TASK DIRECTIONS: Copy out everything from the beginning of the rows down to and including the line that contains "Schwangerschaftswoche versorgen.", keeping every character unchanged.

----- AVAILABLE RECORDS

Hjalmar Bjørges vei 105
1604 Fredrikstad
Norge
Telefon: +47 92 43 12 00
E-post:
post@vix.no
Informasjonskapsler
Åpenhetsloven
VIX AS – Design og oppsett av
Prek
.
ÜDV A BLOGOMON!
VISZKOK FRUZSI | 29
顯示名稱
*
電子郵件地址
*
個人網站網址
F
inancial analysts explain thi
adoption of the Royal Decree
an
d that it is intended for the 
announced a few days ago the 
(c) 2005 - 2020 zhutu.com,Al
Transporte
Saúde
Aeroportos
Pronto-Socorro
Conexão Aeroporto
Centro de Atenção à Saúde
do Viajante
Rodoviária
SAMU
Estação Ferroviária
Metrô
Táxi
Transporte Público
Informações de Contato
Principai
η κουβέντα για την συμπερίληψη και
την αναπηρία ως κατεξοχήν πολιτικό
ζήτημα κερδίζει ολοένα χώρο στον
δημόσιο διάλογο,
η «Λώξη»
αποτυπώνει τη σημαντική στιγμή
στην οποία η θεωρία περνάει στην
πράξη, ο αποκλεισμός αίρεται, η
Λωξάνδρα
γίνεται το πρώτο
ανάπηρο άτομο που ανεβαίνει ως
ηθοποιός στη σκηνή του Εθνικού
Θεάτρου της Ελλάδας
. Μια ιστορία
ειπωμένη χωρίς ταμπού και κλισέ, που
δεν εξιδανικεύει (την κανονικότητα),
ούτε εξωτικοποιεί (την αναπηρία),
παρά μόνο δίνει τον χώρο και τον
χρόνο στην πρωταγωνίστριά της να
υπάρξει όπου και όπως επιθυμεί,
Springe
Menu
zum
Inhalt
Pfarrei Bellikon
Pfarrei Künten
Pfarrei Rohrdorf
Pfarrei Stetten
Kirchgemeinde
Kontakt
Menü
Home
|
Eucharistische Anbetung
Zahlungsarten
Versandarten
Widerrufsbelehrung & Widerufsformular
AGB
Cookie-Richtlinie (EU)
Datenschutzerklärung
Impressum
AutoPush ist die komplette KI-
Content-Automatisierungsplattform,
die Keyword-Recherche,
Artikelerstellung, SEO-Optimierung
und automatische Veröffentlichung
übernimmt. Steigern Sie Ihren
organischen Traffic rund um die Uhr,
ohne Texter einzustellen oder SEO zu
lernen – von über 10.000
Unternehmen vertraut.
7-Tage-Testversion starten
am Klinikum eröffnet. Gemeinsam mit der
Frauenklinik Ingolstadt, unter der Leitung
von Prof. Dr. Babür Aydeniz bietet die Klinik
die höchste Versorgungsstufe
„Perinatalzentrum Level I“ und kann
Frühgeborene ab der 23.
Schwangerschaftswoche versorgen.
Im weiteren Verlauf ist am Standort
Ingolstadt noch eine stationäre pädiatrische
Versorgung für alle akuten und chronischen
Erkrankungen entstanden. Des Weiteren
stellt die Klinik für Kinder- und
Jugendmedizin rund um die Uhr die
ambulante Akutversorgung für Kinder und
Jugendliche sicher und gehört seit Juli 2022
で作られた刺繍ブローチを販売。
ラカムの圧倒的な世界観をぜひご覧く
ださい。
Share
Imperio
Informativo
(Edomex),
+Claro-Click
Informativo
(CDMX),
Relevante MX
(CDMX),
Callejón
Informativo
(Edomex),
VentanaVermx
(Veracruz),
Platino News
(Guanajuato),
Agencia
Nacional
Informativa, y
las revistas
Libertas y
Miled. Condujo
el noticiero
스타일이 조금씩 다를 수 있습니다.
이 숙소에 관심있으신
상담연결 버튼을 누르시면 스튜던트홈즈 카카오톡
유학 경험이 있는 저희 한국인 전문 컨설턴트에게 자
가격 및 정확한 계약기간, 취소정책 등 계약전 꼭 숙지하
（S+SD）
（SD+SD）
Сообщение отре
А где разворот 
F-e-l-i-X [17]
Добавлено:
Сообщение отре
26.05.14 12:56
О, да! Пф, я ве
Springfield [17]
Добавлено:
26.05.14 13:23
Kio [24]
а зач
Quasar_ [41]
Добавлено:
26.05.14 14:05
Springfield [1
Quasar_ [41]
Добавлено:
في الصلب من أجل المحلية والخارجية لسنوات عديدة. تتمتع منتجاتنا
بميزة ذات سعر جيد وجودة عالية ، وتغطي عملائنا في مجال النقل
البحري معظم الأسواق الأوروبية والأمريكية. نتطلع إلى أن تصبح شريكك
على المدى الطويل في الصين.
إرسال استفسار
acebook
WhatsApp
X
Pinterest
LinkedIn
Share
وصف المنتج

----------

EXERCISE ANSWER:
Hjalmar Bjørges vei 105
1604 Fredrikstad
Norge
Telefon: +47 92 43 12 00
E-post:
post@vix.no
Informasjonskapsler
Åpenhetsloven
VIX AS – Design og oppsett av
Prek
.
ÜDV A BLOGOMON!
VISZKOK FRUZSI | 29
顯示名稱
*
電子郵件地址
*
個人網站網址
F
inancial analysts explain thi
adoption of the Royal Decree
an
d that it is intended for the 
announced a few days ago the 
(c) 2005 - 2020 zhutu.com,Al
Transporte
Saúde
Aeroportos
Pronto-Socorro
Conexão Aeroporto
Centro de Atenção à Saúde
do Viajante
Rodoviária
SAMU
Estação Ferroviária
Metrô
Táxi
Transporte Público
Informações de Contato
Principai
η κουβέντα για την συμπερίληψη και
την αναπηρία ως κατεξοχήν πολιτικό
ζήτημα κερδίζει ολοένα χώρο στον
δημόσιο διάλογο,
η «Λώξη»
αποτυπώνει τη σημαντική στιγμή
στην οποία η θεωρία περνάει στην
πράξη, ο αποκλεισμός αίρεται, η
Λωξάνδρα
γίνεται το πρώτο
ανάπηρο άτομο που ανεβαίνει ως
ηθοποιός στη σκηνή του Εθνικού
Θεάτρου της Ελλάδας
. Μια ιστορία
ειπωμένη χωρίς ταμπού και κλισέ, που
δεν εξιδανικεύει (την κανονικότητα),
ούτε εξωτικοποιεί (την αναπηρία),
παρά μόνο δίνει τον χώρο και τον
χρόνο στην πρωταγωνίστριά της να
υπάρξει όπου και όπως επιθυμεί,
Springe
Menu
zum
Inhalt
Pfarrei Bellikon
Pfarrei Künten
Pfarrei Rohrdorf
Pfarrei Stetten
Kirchgemeinde
Kontakt
Menü
Home
|
Eucharistische Anbetung
Zahlungsarten
Versandarten
Widerrufsbelehrung & Widerufsformular
AGB
Cookie-Richtlinie (EU)
Datenschutzerklärung
Impressum
AutoPush ist die komplette KI-
Content-Automatisierungsplattform,
die Keyword-Recherche,
Artikelerstellung, SEO-Optimierung
und automatische Veröffentlichung
übernimmt. Steigern Sie Ihren
organischen Traffic rund um die Uhr,
ohne Texter einzustellen oder SEO zu
lernen – von über 10.000
Unternehmen vertraut.
7-Tage-Testversion starten
am Klinikum eröffnet. Gemeinsam mit der
Frauenklinik Ingolstadt, unter der Leitung
von Prof. Dr. Babür Aydeniz bietet die Klinik
die höchste Versorgungsstufe
„Perinatalzentrum Level I“ und kann
Frühgeborene ab der 23.
Schwangerschaftswoche versorgen.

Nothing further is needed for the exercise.